* **Work task 1**:
Translate this sentence from the coccidioidomycosis passage into Spanish: "Outbreaks are associated with dust storms, archeological digs, climatic conditions and earthquakes."
* **Work task 2**:
Reproduce the coccidioidomycosis passage from "Coccidiomycosis was first" up to and including "conditions and earthquakes.", without changing anything.

* **Document excerpt**:
Coccidiomycosis was first recognized in 1892 and as a fungal infection in 1900. It is endemic in the soutwestern United States, Mexico, Central and South America with an incidence in the United States of 100,000 infections/yr. Outbreaks are associated with dust storms, archeological digs, climatic conditions and earthquakes.

C. Immitis is a soil fungus with a biphasic life cycle: the saprophytic and the parasitic. The saprophytic stage occurs in the environment with the organism existing in a mycelial state. As the mold matures, barrel-shaped arthroconidia form and alternate with empty cells. The arthroconidia fracture from hyphae and are dispersed as an aerosol. This leads to infection of a new soil site or inhalation by a susceptible host. In the host the parasitic phase is initiated. The arthrospore swells into a spherule and the protoplasm divided to form endospores. The spherule ruptures releasing endospores where in can returned to the environment via secretion or cause auto-infection within the host.

* **Given records**:
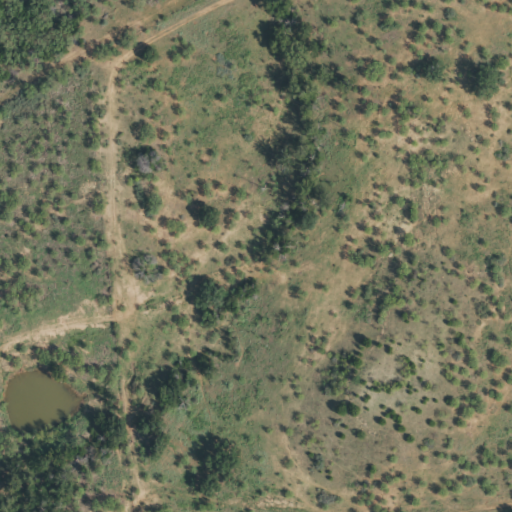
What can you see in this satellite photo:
road: (197, 509)
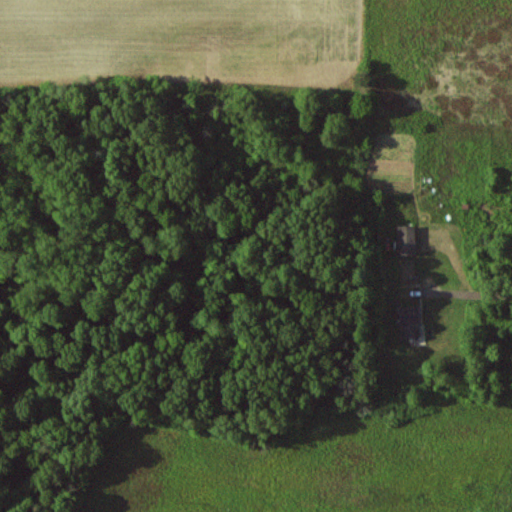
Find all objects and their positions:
building: (407, 240)
road: (456, 293)
building: (410, 322)
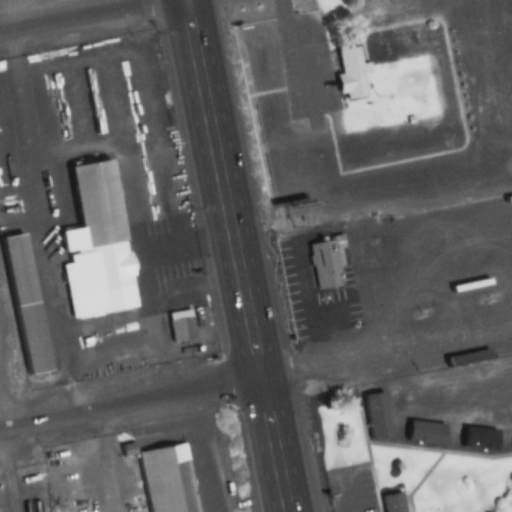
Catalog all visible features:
road: (56, 12)
building: (349, 73)
building: (94, 243)
road: (230, 256)
building: (323, 264)
building: (23, 303)
building: (179, 325)
road: (383, 360)
road: (186, 395)
road: (3, 411)
road: (62, 419)
building: (446, 435)
building: (498, 438)
road: (14, 467)
building: (165, 479)
building: (389, 503)
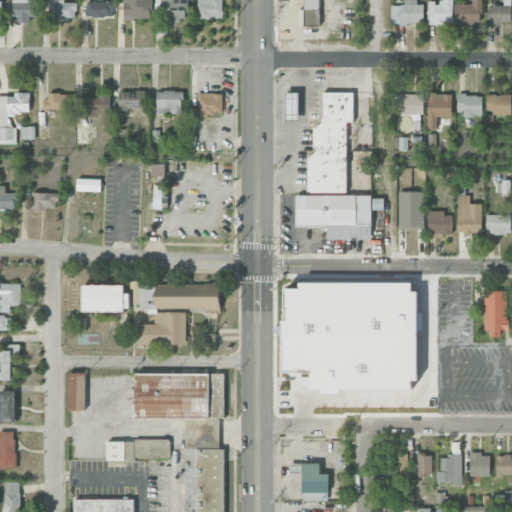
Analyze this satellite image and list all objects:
building: (25, 8)
building: (0, 9)
building: (100, 9)
building: (137, 9)
building: (209, 9)
building: (62, 10)
building: (440, 12)
building: (467, 12)
building: (309, 13)
building: (407, 13)
building: (500, 13)
road: (255, 58)
road: (327, 79)
road: (279, 89)
building: (132, 100)
building: (58, 102)
building: (169, 102)
building: (411, 103)
building: (210, 104)
building: (469, 104)
building: (498, 104)
building: (291, 106)
building: (98, 107)
building: (438, 108)
building: (11, 114)
building: (27, 133)
road: (380, 135)
building: (331, 145)
road: (290, 149)
road: (127, 154)
road: (447, 164)
building: (158, 169)
building: (88, 185)
building: (159, 197)
building: (7, 199)
building: (44, 201)
building: (410, 210)
building: (337, 214)
building: (468, 216)
building: (439, 223)
building: (498, 224)
road: (255, 255)
road: (255, 267)
building: (9, 295)
road: (274, 295)
building: (106, 298)
building: (171, 309)
building: (495, 312)
building: (2, 322)
road: (27, 337)
road: (306, 337)
building: (368, 337)
road: (295, 348)
building: (8, 360)
road: (296, 360)
road: (154, 362)
road: (54, 380)
building: (76, 391)
building: (7, 406)
road: (397, 421)
road: (295, 427)
building: (191, 429)
road: (157, 431)
road: (182, 431)
road: (202, 431)
road: (237, 431)
building: (7, 449)
building: (138, 449)
building: (424, 464)
building: (479, 464)
building: (403, 465)
building: (504, 465)
building: (450, 470)
road: (114, 476)
building: (314, 483)
building: (10, 496)
building: (104, 505)
building: (473, 509)
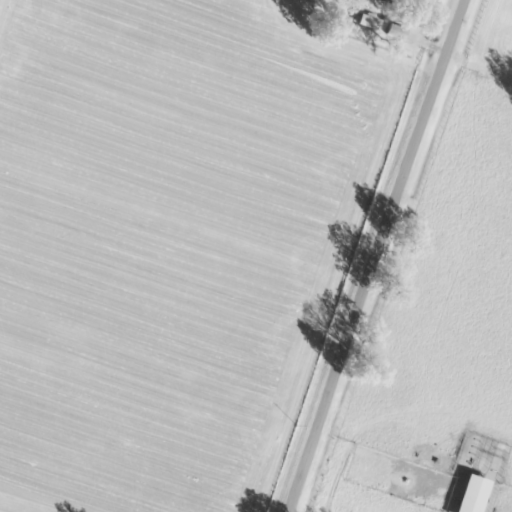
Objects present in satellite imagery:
building: (372, 22)
building: (399, 31)
road: (379, 256)
building: (472, 493)
building: (476, 494)
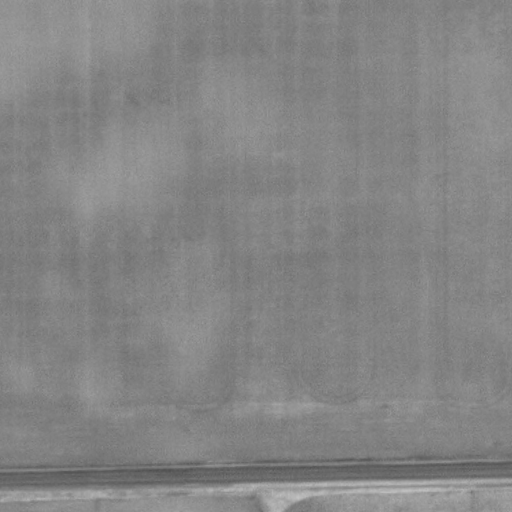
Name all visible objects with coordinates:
road: (256, 476)
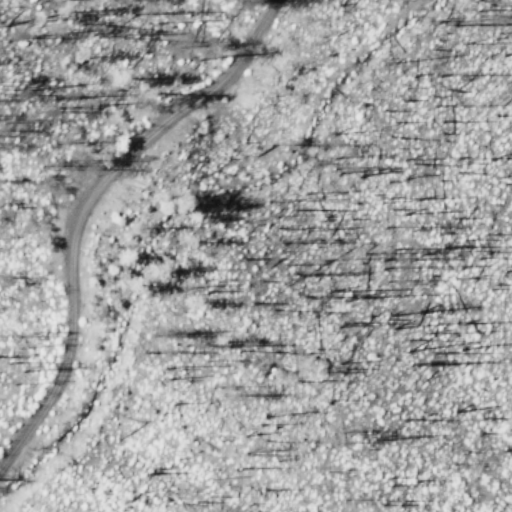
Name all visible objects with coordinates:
road: (129, 212)
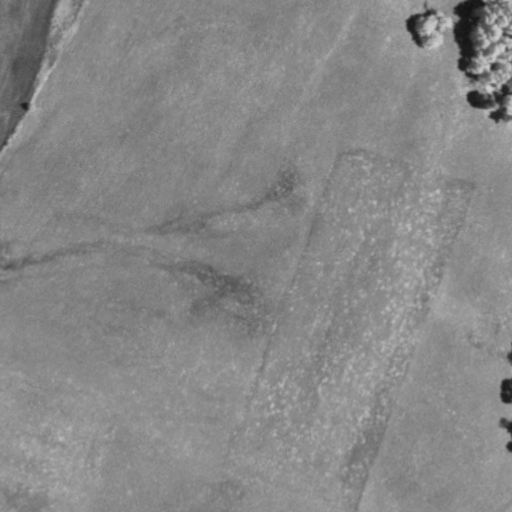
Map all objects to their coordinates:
road: (506, 507)
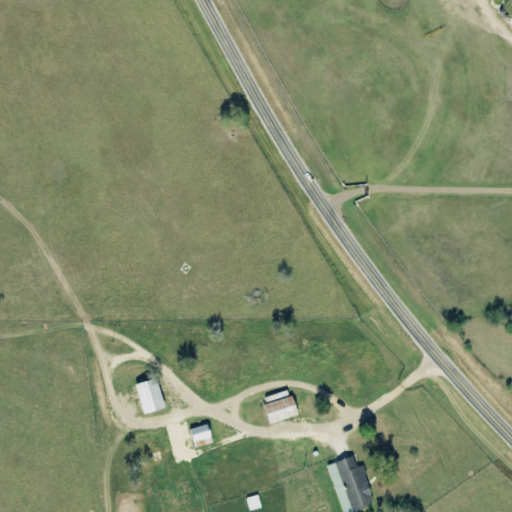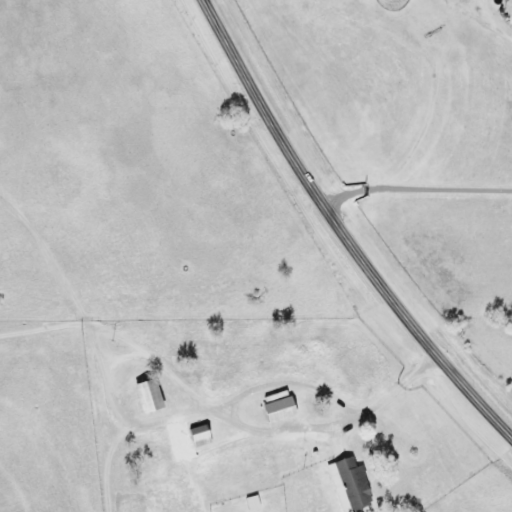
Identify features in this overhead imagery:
road: (342, 229)
road: (430, 239)
building: (148, 396)
building: (279, 410)
building: (199, 436)
building: (349, 484)
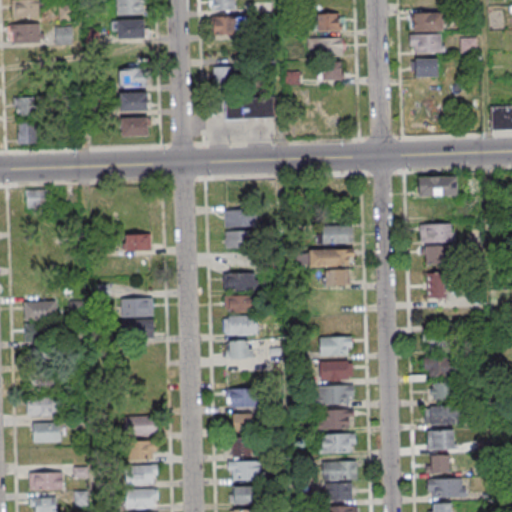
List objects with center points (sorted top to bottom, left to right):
building: (222, 5)
building: (130, 6)
building: (24, 8)
building: (65, 12)
building: (329, 21)
building: (426, 21)
building: (223, 25)
building: (129, 28)
building: (25, 32)
building: (92, 34)
building: (63, 35)
building: (427, 42)
building: (326, 45)
building: (424, 66)
building: (329, 70)
building: (224, 75)
building: (292, 77)
building: (131, 78)
building: (133, 101)
building: (24, 105)
building: (250, 107)
building: (500, 116)
building: (134, 126)
building: (27, 132)
road: (256, 143)
road: (373, 157)
road: (117, 165)
road: (184, 179)
road: (85, 182)
building: (437, 185)
building: (36, 198)
building: (239, 217)
building: (436, 232)
building: (337, 234)
building: (238, 238)
building: (137, 241)
building: (433, 254)
road: (85, 255)
road: (186, 255)
road: (285, 255)
road: (384, 255)
road: (491, 255)
building: (331, 257)
building: (337, 277)
building: (239, 281)
building: (435, 285)
building: (237, 303)
building: (136, 307)
building: (40, 310)
building: (239, 324)
building: (136, 327)
building: (35, 332)
building: (436, 341)
building: (335, 345)
building: (238, 348)
building: (440, 366)
building: (334, 369)
building: (43, 381)
building: (441, 390)
building: (337, 394)
building: (241, 397)
building: (43, 404)
building: (444, 414)
building: (334, 418)
building: (140, 425)
building: (45, 431)
building: (241, 434)
building: (440, 439)
building: (336, 442)
building: (142, 448)
building: (438, 462)
building: (244, 469)
building: (339, 469)
building: (141, 473)
building: (46, 480)
building: (446, 486)
building: (339, 490)
building: (241, 494)
building: (141, 498)
building: (42, 504)
building: (439, 507)
building: (340, 509)
building: (243, 510)
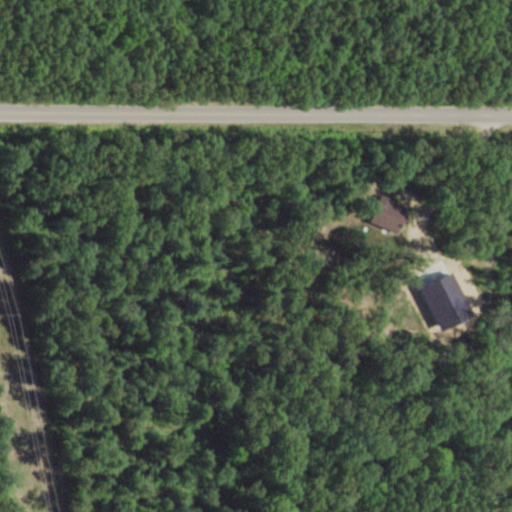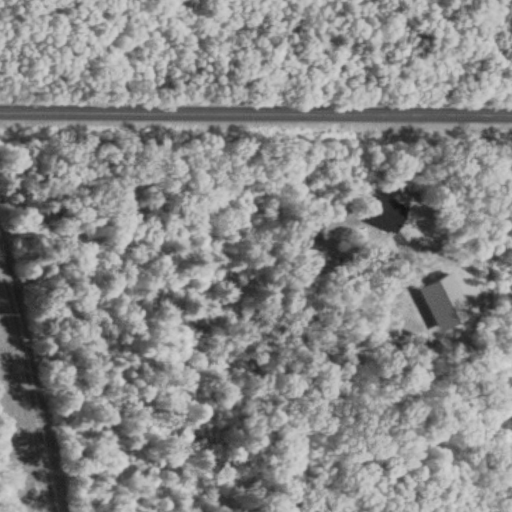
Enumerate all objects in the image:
road: (256, 103)
building: (386, 211)
building: (318, 230)
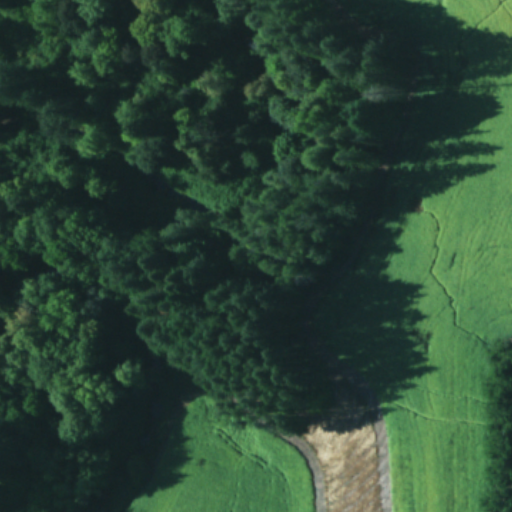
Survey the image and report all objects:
crop: (381, 314)
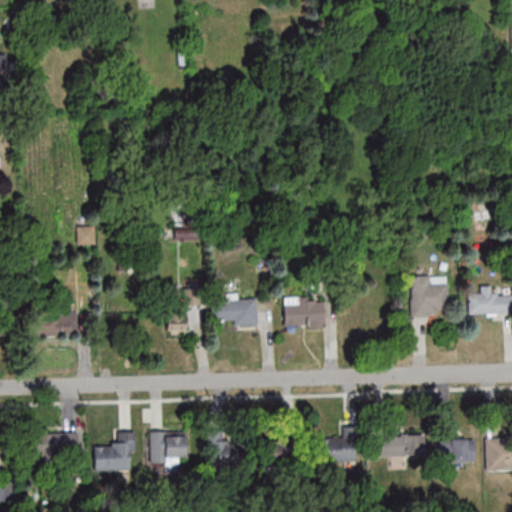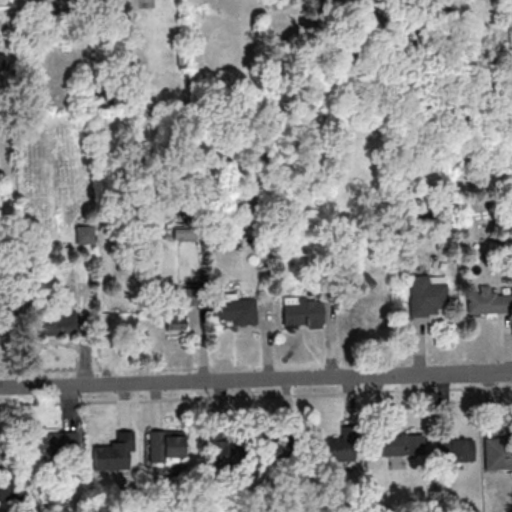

* **Answer 1**:
Los brotes se asocian con tormentas de polvo, excavaciones arqueológicas, condiciones climáticas y terremotos.

* **Answer 2**:
Coccidiomycosis was first recognized in 1892 and as a fungal infection in 1900. It is endemic in the soutwestern United States, Mexico, Central and South America with an incidence in the United States of 100,000 infections/yr. Outbreaks are associated with dust storms, archeological digs, climatic conditions and earthquakes.